Supposed leaders — such as Senate Majority Leader Harry Reid — declare that the war is lost. Thus, we have a video from Al Qaeda's No. 2 nut, Ayman al-Zawahiri, rejoicing. We've got them now, al-Zawahiri figures. And I'd think the same if I were a jihadist.
Maybe we can chalk this Democratic rhetoric up to the partisan ways of Beltway. But what happens in the Beltway doesn't stay there. And when we're dealing with war, irresponsible rhetoric isn't chiefly a breach of domestic politeness — it's a slap in the face to our troops abroad and a morale boost for their foes on the battlefield.
The war critics' attitude has been all wrong since the so-called surge began. The critics on left and right alike have refused to give the surge a chance, including prominent Democrats who initially supported the war and a Democratic Senate that unanimously approved Army Gen. David H. Petraeus to go to Iraq, declaring his efforts a failure while he was just getting started. True leaders might have considered — instead of shooting their military in the collective foot and giving moral support to the enemy — taking a deep breath and realizing that the brave sacrifices of Americans, Iraqis and our allies have earned Petraeus and his forces a chance to succeed.
The last few weeks didn't have to be like this and the summer months don't need to follow the same pattern, building toward another showdown between Congress and the president in September. If the leaders on the Democratic side had been adult about it — instead of throwing tantrums, cheered on by the antiwar left-wing Internet — they could have might have tried something like this: "Mr. President, we don't like what we're seeing in Iraq, and neither do the American. We know you can't either, but we owe it to those who have already sacrificed to give Petraeus our confidence."
And he has it. But we also can't stay in Iraq indefinitely and we can't continue to lose American lives. Knowing that our enemy will only be re-energized by an immediate exit, we must send a united signal to our friends in Iraq that although we want to help to make their new country work, we are not colonial rulers and we cannot be there forever.
Let's set some benchmarks — help them in the chaos of their new government to set some goals. We're their friend and mentor but not their nation builder, which we think you agree with us on. Mr. President, we live in dangerous times. Mistakes have been made but — unified and responsible — we can avoid making fatal ones now.

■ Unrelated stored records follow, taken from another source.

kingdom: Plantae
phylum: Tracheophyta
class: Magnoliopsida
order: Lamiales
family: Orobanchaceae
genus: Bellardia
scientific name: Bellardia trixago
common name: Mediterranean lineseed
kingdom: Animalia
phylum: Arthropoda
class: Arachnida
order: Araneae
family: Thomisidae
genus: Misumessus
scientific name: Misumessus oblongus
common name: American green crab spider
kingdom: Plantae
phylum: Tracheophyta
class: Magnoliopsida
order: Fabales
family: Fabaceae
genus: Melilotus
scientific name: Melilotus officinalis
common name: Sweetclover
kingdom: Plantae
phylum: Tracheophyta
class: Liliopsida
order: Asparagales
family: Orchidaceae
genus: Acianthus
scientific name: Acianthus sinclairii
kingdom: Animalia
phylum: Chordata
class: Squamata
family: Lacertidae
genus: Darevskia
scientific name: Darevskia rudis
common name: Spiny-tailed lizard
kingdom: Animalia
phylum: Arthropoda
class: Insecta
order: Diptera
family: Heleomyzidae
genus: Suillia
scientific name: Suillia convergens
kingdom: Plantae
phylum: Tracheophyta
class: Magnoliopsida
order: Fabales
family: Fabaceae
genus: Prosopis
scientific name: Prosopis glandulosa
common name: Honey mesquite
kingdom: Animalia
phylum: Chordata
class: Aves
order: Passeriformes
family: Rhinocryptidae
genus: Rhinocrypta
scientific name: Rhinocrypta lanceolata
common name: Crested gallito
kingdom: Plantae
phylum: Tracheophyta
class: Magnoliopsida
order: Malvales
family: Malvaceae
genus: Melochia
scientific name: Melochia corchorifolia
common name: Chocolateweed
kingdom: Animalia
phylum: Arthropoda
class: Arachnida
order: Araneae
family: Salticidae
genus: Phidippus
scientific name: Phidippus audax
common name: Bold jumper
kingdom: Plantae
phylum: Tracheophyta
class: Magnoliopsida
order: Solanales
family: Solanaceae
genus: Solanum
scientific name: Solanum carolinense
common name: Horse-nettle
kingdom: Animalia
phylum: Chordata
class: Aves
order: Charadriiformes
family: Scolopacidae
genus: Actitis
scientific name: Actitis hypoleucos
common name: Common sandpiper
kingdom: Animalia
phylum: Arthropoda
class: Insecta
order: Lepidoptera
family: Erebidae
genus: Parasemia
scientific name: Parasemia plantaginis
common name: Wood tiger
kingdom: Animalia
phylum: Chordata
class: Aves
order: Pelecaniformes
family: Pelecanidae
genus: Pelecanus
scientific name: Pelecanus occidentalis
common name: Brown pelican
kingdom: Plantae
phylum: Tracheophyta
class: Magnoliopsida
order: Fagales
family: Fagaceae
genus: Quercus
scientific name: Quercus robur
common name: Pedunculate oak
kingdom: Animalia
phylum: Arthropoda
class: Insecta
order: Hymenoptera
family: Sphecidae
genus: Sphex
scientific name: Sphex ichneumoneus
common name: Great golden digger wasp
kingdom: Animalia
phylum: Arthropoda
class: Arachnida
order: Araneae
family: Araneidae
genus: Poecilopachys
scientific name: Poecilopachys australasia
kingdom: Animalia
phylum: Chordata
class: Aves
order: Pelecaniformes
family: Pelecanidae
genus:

The war in Iraq has not been a grand success, to say the least. We can all agree on that. Americans don't like to lose. We can agree on that, too. Now let's go from there and try to come to a reasonable compromise that won't leave the legacy of our fallen and the Iraqi people high and dry. Had Democratic leaders in Congress taken that approach, they would have proven themselves statesmen. Instead, I fear, the majority party in Congress may be leading us to greater dangers we could have avoided.